= INSTRUCTION =
Return every line of the records from the start up to and including the line that contains "picture [0, 0, 1500, 1125]", copying each one exactly. Leave the pictures out of your answer.
## BEGIN DATA LISTING
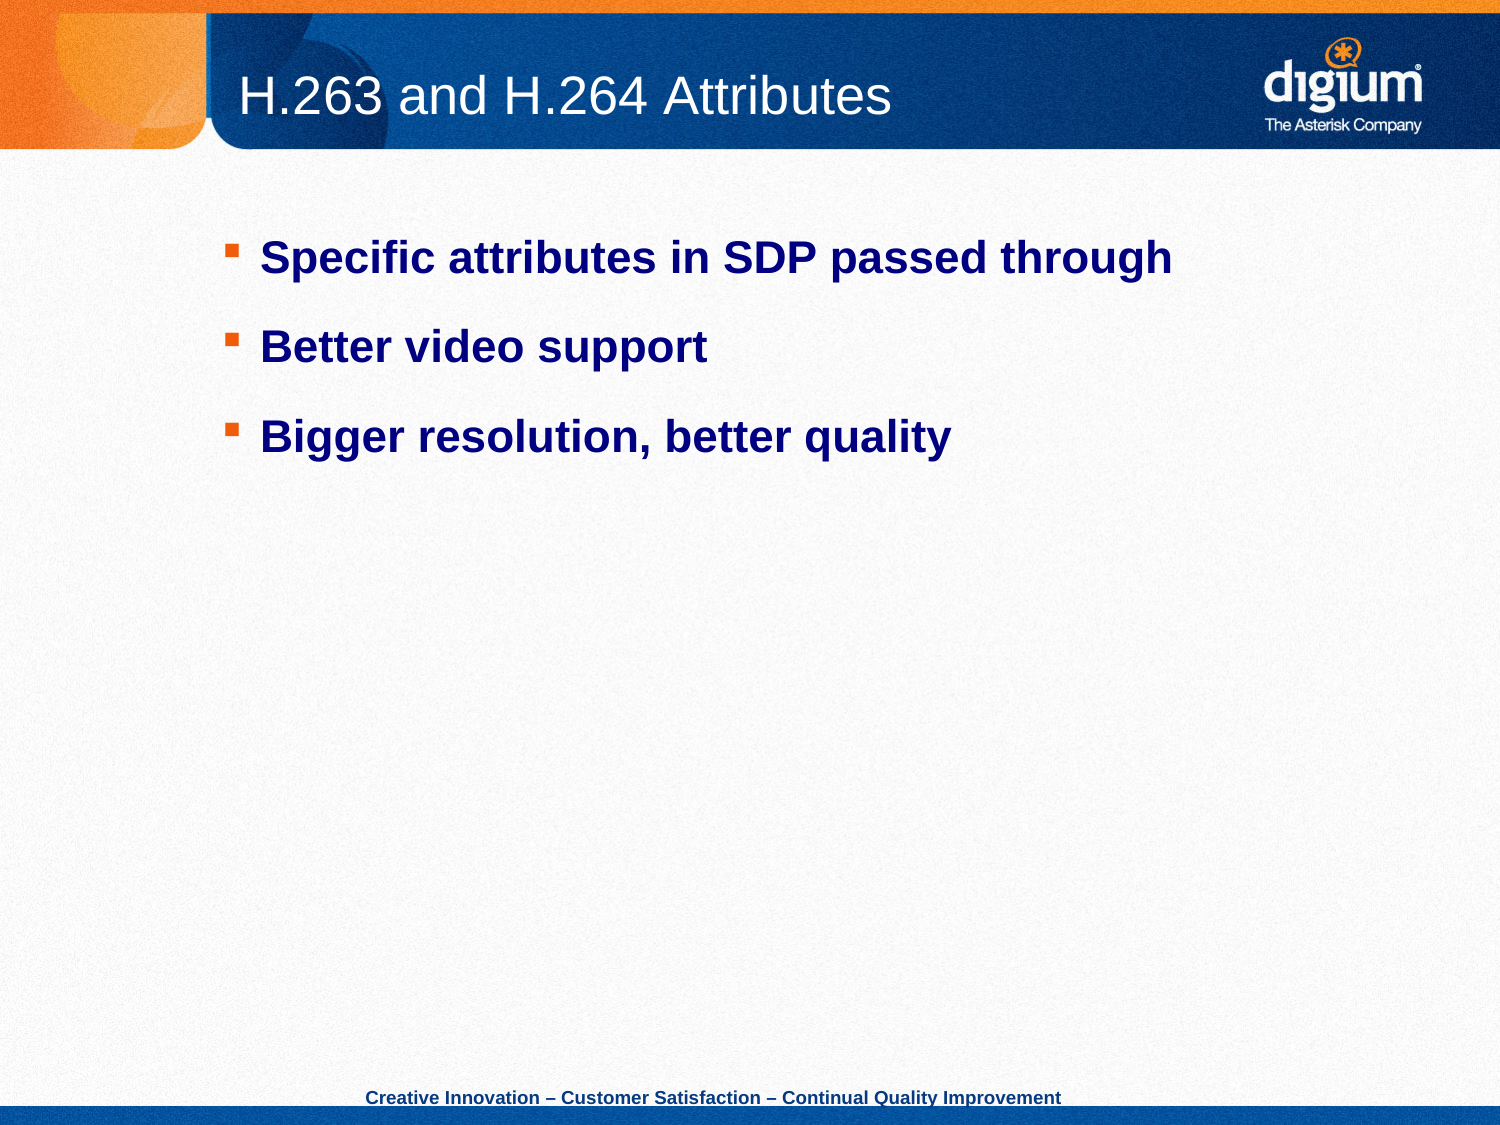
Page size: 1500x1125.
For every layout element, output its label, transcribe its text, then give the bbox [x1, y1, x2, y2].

list Specific attributes in SDP passed through Better video support Bigger resolution, better quality [206, 224, 1301, 967]
title H.263 and H.264 Attributes [238, 27, 1243, 127]
picture [0, 0, 1500, 1125]
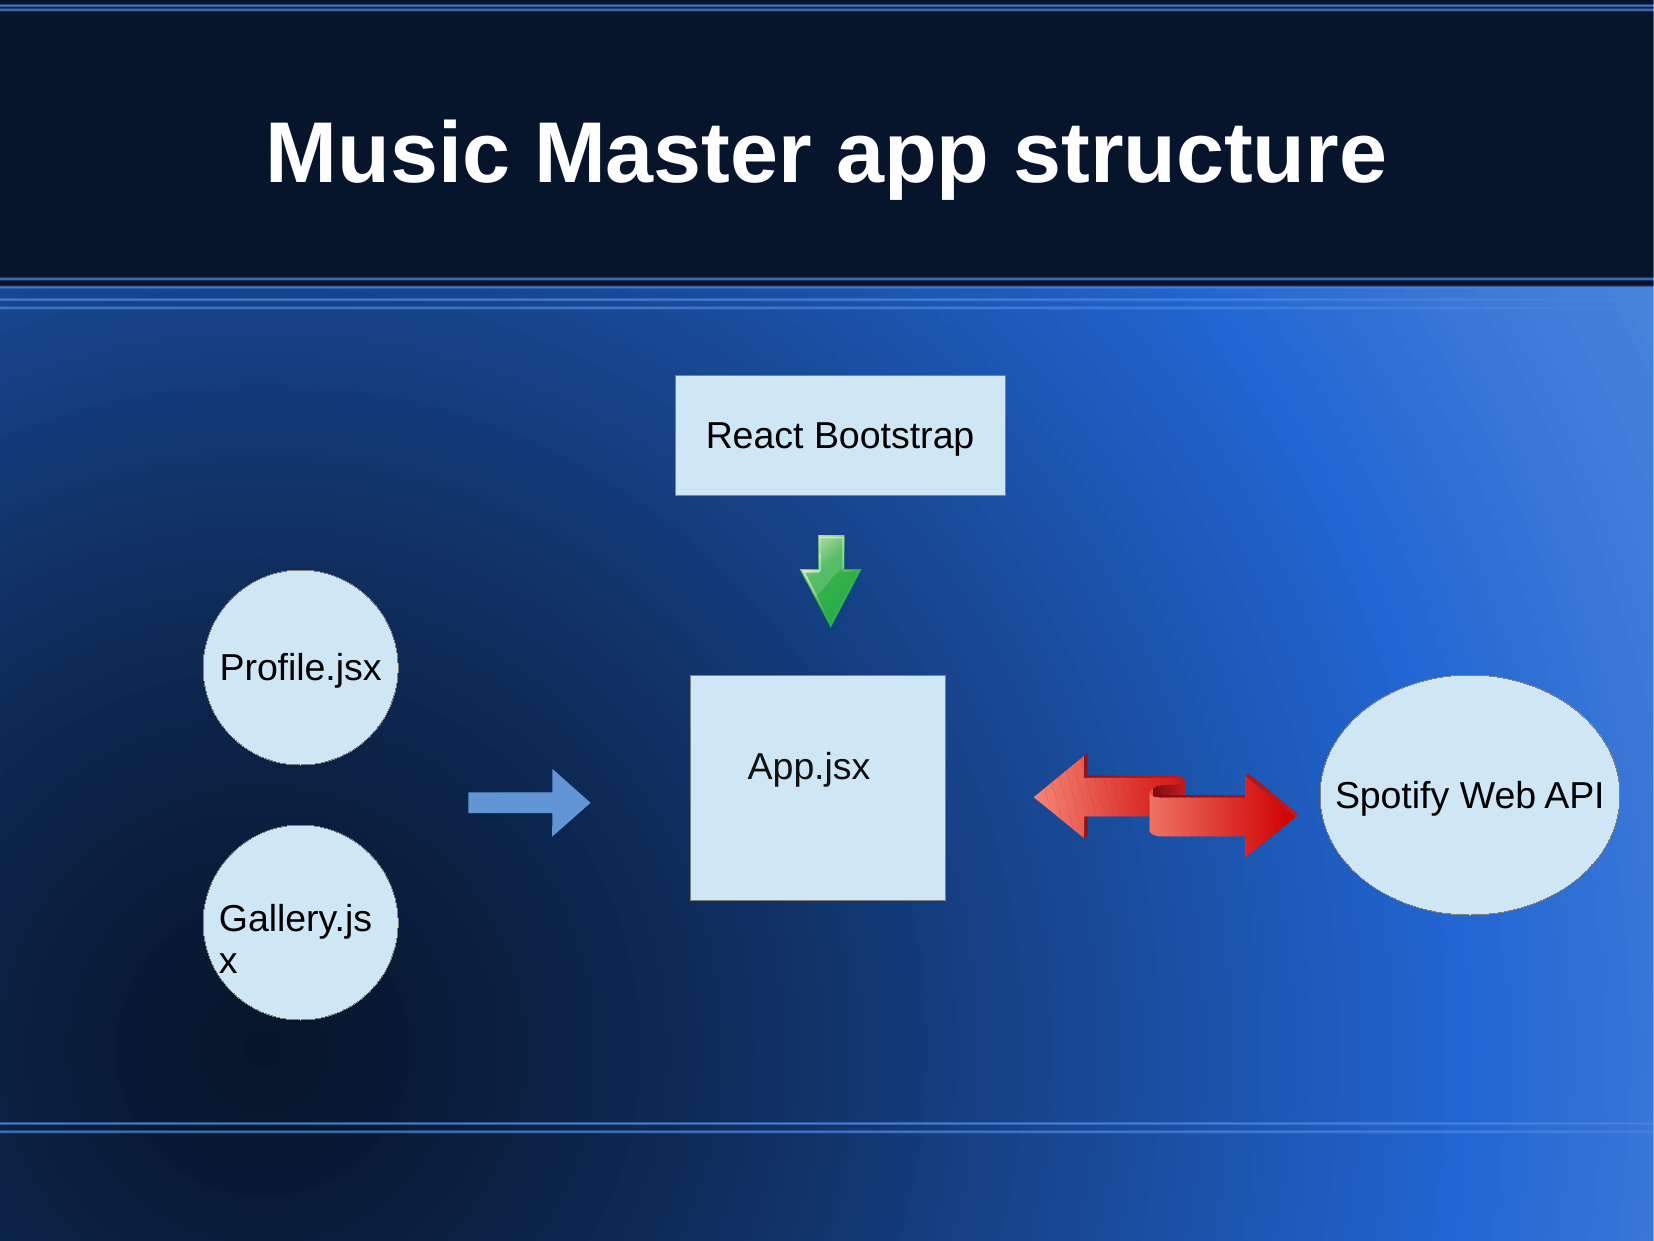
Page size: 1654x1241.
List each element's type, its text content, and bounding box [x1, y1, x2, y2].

text_box Spotify Web API [1320, 675, 1621, 916]
text_box Gallery.jsx [204, 890, 406, 951]
text_box [208, 825, 393, 890]
title Music Master app structure [82, 49, 1571, 257]
text_box App.jsx [732, 738, 886, 796]
text_box React Bootstrap [675, 375, 1006, 496]
text_box Profile.jsx [203, 570, 399, 766]
text_box [690, 675, 946, 901]
text_box [207, 951, 394, 1021]
picture [0, 0, 1654, 1241]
## END DATA LISTING
= EXERCISE RESULT =
Page size: 1500x1125.
For every layout element, output its label, transcribe its text, then give the bbox [x1, y1, x2, y2].

list Specific attributes in SDP passed through Better video support Bigger resolution, better quality [206, 224, 1301, 967]
title H.263 and H.264 Attributes [238, 27, 1243, 127]
picture [0, 0, 1500, 1125]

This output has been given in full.